Thu | Jul 29, 2021

Get screened for sickle cell disease

Published:Wednesday | June 9, 2021 | 12:07 AM

Sickle cell disease is an inherited disorder in which red blood cells are abnormally shaped. Normal red blood cells are soft and round and can move through small blood tubes in the body to deliver oxygen.

Sickle red blood cells become hard, sticky and shaped like a crescent. They do not last as long as normal, round red blood cells, which leads to a low blood count. The sickle cells also get stuck in blood vessels, blocking blood flow and this can cause pain and damage to most organs, including the spleen, kidneys and liver.

Persons inherit the abnormal haemoglobin from their parents, who may be carriers with sickle cell trait or parents with sickle cell disease. You cannot catch it. You are born with the sickle cell haemoglobin and it is present for life. If you inherit only one sickle gene, you have sickle cell trait. If you inherit two sickle cell genes you have sickle cell disease. Sickle cell anaemia is present at birth, but many infants do not show signs until after four months old..

▶ [Data]:
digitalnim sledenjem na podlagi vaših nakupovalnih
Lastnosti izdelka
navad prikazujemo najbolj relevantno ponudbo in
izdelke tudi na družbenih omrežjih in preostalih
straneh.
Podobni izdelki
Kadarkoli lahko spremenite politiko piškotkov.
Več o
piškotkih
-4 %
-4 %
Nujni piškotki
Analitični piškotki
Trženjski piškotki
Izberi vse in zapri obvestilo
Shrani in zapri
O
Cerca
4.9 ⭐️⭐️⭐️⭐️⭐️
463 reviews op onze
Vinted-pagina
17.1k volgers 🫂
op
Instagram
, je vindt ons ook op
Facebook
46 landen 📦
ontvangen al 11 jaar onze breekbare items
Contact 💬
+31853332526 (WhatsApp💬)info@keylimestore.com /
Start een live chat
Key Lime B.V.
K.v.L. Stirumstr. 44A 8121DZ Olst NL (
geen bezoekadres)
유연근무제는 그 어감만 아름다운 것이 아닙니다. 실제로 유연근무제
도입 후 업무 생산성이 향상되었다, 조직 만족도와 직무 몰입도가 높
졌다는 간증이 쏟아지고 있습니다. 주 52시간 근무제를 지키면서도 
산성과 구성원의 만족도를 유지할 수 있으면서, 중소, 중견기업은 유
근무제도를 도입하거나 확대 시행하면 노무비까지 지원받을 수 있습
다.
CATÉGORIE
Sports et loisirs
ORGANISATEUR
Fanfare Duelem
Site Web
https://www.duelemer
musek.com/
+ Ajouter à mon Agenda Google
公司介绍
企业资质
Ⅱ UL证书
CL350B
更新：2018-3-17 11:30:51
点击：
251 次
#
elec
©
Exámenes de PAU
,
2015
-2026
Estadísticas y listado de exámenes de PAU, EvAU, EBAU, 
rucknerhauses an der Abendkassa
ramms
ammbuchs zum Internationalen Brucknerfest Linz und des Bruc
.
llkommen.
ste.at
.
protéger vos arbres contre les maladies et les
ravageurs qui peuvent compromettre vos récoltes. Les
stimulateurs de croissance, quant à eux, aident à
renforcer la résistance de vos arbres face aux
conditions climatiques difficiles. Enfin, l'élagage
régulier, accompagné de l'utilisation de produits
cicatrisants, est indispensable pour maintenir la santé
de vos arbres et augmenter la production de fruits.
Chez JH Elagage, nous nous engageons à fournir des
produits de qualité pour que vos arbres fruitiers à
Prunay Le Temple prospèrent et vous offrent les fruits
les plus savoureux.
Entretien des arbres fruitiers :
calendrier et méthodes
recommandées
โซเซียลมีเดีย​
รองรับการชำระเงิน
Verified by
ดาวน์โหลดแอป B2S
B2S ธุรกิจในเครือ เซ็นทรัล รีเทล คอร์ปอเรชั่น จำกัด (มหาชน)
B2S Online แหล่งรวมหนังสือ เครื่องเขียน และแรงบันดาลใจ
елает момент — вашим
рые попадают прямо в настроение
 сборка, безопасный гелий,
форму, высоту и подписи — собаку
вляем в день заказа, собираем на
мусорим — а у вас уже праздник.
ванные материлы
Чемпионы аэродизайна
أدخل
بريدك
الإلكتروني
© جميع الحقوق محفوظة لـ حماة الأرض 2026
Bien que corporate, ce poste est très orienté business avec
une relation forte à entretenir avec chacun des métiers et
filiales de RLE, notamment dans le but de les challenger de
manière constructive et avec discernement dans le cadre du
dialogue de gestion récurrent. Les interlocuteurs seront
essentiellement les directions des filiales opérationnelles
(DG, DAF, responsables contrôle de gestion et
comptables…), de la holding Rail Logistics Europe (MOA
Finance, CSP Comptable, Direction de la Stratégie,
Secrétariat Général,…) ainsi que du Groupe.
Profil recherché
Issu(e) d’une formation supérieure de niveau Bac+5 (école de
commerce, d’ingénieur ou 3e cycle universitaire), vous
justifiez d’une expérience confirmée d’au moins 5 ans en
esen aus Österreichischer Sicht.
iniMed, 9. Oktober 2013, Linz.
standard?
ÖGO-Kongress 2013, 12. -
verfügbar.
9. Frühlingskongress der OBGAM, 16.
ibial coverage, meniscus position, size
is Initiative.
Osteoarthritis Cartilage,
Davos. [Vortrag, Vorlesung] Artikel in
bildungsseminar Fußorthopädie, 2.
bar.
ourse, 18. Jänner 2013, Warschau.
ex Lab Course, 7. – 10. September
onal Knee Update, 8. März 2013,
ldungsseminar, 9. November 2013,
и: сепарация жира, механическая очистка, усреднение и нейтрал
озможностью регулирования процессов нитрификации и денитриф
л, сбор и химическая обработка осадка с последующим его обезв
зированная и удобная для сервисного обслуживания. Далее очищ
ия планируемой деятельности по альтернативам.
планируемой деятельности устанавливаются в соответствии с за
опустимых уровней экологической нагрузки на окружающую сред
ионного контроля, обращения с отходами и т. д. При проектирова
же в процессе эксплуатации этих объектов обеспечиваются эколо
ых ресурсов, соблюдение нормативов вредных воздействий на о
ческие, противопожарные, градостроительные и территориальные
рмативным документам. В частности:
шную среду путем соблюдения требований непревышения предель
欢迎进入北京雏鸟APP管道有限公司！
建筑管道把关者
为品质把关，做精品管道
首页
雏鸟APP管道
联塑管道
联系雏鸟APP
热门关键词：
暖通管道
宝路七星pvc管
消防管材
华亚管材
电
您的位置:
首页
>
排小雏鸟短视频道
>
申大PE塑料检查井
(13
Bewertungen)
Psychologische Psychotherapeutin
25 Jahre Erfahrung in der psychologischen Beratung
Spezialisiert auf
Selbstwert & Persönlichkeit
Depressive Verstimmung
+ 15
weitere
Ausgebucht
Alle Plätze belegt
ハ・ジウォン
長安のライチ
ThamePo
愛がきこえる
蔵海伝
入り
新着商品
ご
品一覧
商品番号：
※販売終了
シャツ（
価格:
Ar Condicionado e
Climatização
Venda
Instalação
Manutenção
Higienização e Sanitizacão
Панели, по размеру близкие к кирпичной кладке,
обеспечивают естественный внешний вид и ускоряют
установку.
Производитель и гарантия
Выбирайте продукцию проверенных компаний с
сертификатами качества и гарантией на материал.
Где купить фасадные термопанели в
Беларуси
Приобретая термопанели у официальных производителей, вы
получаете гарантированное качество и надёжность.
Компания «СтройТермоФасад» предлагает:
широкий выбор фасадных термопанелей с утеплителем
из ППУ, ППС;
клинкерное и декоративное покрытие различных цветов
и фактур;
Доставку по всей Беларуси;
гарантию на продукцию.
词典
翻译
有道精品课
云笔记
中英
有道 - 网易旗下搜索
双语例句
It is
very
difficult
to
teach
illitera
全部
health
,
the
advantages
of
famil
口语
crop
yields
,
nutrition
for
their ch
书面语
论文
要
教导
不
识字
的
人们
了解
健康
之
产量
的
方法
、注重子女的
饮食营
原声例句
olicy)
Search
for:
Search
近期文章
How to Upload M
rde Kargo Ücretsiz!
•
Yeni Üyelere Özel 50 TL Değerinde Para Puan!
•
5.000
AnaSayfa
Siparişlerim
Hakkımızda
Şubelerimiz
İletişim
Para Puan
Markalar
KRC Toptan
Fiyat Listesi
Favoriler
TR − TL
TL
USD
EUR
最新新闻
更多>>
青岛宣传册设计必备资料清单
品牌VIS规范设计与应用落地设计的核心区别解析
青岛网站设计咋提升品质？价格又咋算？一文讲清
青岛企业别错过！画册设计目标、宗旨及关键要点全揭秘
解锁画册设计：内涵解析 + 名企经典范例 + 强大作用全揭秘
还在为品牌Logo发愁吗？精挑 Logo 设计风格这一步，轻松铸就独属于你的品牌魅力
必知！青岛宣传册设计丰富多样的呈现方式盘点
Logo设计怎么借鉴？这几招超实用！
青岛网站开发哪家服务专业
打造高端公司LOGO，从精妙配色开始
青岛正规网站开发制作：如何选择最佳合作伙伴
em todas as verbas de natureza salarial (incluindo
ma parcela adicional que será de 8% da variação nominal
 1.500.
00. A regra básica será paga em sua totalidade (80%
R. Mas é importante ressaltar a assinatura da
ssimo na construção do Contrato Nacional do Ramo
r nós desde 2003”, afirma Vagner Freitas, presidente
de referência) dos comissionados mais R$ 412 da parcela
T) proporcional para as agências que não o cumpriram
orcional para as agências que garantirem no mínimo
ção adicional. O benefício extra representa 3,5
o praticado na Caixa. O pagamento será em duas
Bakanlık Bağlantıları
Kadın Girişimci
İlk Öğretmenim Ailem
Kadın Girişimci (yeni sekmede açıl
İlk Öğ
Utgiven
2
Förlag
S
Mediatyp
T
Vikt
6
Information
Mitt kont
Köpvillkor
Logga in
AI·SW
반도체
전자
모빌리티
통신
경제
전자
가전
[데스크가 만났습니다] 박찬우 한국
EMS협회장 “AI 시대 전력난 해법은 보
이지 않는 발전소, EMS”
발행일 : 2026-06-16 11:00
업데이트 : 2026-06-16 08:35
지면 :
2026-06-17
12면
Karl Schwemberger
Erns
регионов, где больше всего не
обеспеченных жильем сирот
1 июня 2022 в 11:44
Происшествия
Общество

▶ [Instructions for the task]:
Please state what, according to the sickle cell article, a person has if they inherit only one sickle gene. The rows have no connection to the sickle cell article.

▶ [Task response]:
Sickle cell trait.